### Data for this task

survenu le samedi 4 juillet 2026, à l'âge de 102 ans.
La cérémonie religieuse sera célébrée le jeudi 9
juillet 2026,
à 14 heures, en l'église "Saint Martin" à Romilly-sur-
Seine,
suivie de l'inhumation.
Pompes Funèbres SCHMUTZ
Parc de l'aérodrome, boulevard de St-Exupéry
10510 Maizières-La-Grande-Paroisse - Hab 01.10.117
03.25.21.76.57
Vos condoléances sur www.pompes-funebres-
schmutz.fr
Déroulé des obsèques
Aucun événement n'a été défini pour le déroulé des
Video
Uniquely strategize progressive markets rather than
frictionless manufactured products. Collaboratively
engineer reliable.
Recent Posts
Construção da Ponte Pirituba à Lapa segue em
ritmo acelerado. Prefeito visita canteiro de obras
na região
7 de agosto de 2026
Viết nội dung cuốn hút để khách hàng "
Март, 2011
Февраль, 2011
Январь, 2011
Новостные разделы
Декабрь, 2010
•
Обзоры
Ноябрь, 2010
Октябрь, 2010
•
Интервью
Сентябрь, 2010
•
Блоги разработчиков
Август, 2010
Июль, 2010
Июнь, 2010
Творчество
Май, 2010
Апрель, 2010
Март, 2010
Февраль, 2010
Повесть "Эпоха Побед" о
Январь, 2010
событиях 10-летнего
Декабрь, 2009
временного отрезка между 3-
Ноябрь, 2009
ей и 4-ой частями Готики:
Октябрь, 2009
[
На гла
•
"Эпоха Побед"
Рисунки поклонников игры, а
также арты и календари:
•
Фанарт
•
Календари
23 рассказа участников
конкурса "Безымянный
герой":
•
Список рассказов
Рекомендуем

### Task requirements
Among the lines above, repeat exactly those from the line with "Aucun événement n'a" to the line with "7 de agosto de 2026", counting both ends.

### The answer
Aucun événement n'a été défini pour le déroulé des
Video
Uniquely strategize progressive markets rather than
frictionless manufactured products. Collaboratively
engineer reliable.
Recent Posts
Construção da Ponte Pirituba à Lapa segue em
ritmo acelerado. Prefeito visita canteiro de obras
na região
7 de agosto de 2026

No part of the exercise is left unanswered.